In medical language processing, we've swung very far in one direction with everyone trying to produce natural language processing statistically; that is, taking a corpus, annotating it, and then doing machine learning on that corpus to build a system to recognize what is being said. As an expert in linguistics, Naomi Sager's method was based on syntax. Carol's system was based on a semantic grammar. So she said, I can't sit there and figure out every "the" and "a" because then I'll be here forever and go down a path that I didn't need to go down. Instead, using sub-language analysis, we can figure out what's important in the sub-language, which is the language of the radiologist, or internist, or pathologist, etc and convert it into a semantic grammar which is something like, "The disease is in the body part." So, these classes are not noun, verb, and adverb, they're things like "body part" or "sidedness" or "disease" or "finding" or "degree." This is the concept behind a semantic grammar. She hand-coded this grammar over a year or two and has been improving it over the last twenty years since then such that we're now able to parse things very accurately. We did a study, published in the Annals Of Internal Medicine, comparing different methods of parsing a particular set of medical reports. We had radiologists read the reports, internists read the reports, laypersons read the reports, and Carol's system read the reports, and then we did a sort of Google-like search, and Carol's system was almost indistinguishable from the doctors', radiologists', and internists' in interpreting what was in there and getting it coded right. And it was far above the laypersons and far above the Google-like search.

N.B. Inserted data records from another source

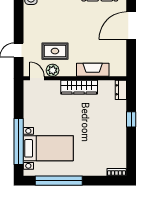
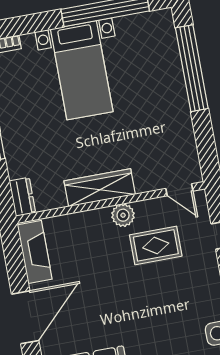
plant: (53, 70) -> (123, 215), moved
fireplace: (93, 70) -> (35, 252), moved, turned -90
bed with nightstands: (48, 148) -> (82, 70), moved, turned -90

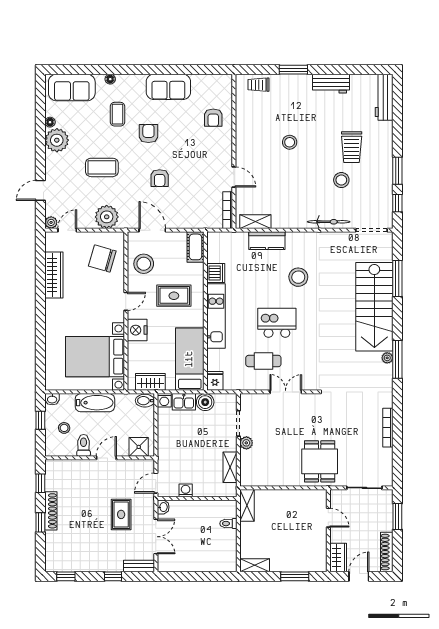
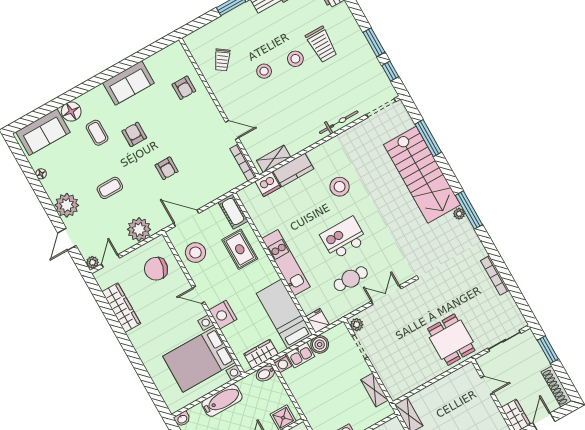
floor lamp: (110, 79) -> (71, 111), width x1.89, depth x1.89
trolley: (258, 85) -> (222, 60), moved, turned -55
plant: (57, 140) -> (67, 205), moved
coffee table: (102, 167) -> (110, 188), width x0.73, depth x0.77
stool: (341, 180) -> (295, 59), moved
dishwasher: (216, 273) -> (268, 184), moved, turned 90
rug: (174, 296) -> (240, 249), moved, turned 90
door: (126, 301) -> (199, 295), swing flipped
plant: (246, 443) -> (357, 325), moved

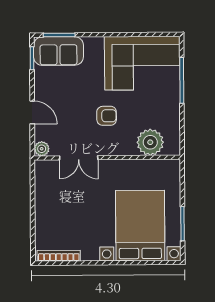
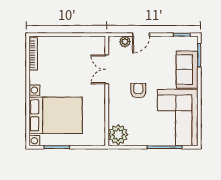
sofa: (58, 51) -> (187, 70), moved
armchair: (107, 116) -> (138, 91), turned 180
plant: (150, 142) -> (118, 135), moved
plant: (42, 149) -> (125, 42), moved

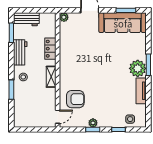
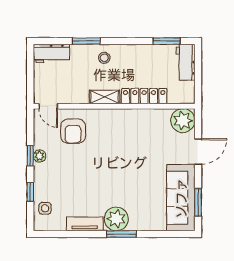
plant: (64, 17) -> (183, 121), width x1.87, depth x1.87
locker: (50, 49) -> (144, 96), width x1.53
workbench: (20, 52) -> (51, 53), moved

But now in the last ten years, there's been a hope that with more data, we can do these things with statistics. In the early days of speech processing and speech recognition, there was some statistical work and some knowledge and symbolic work, but statistics won-out. Now people are trying to do the same thing by applying statistics to natural language processing, but it hasn't been working that well. For example, you can do specific tests to find out, "Does this report tell me if the patient smokes or not?" You can train on a training set and come up with a pretty good algorithm that tells you yes or no. But if you're trying to read the report and you have no idea if they're going to be telling you, "I went on a vacation in the Himalayas and I came back with a rash on my left knee," it's pretty hard to train for that. And in cases like that, the semantic grammar approach is still out-performing the statistical approaches. Ultimately, I think what's going to work is a combination of the statistical approach and some kind of symbolic approach like a semantic grammar that requires expertise and knowledge in order to create the system.
Another member of our department, Noemie Elhadad is looking at nuances in patient utterances so as to develop a program that can read between the lines in medical reports. For example, a note from the emergency department could read, "31 year old woman here with pain," or "25 year old female back again for pain meds." If you parse it there's both some woman and some age for pain, but one statement tells you that someone has probably hurt herself and is visiting a doctor to fix it, versus the other where there's a person possibly running from emergency room to emergency room looking for pain medications. But the actual word difference is small, and if you use a modern system that uses synonyms, you'd completely lose those nuances. The choice of "womans" versus "female" is also telling. If you say "female" you are distancing yourself and implying that something is different about this person.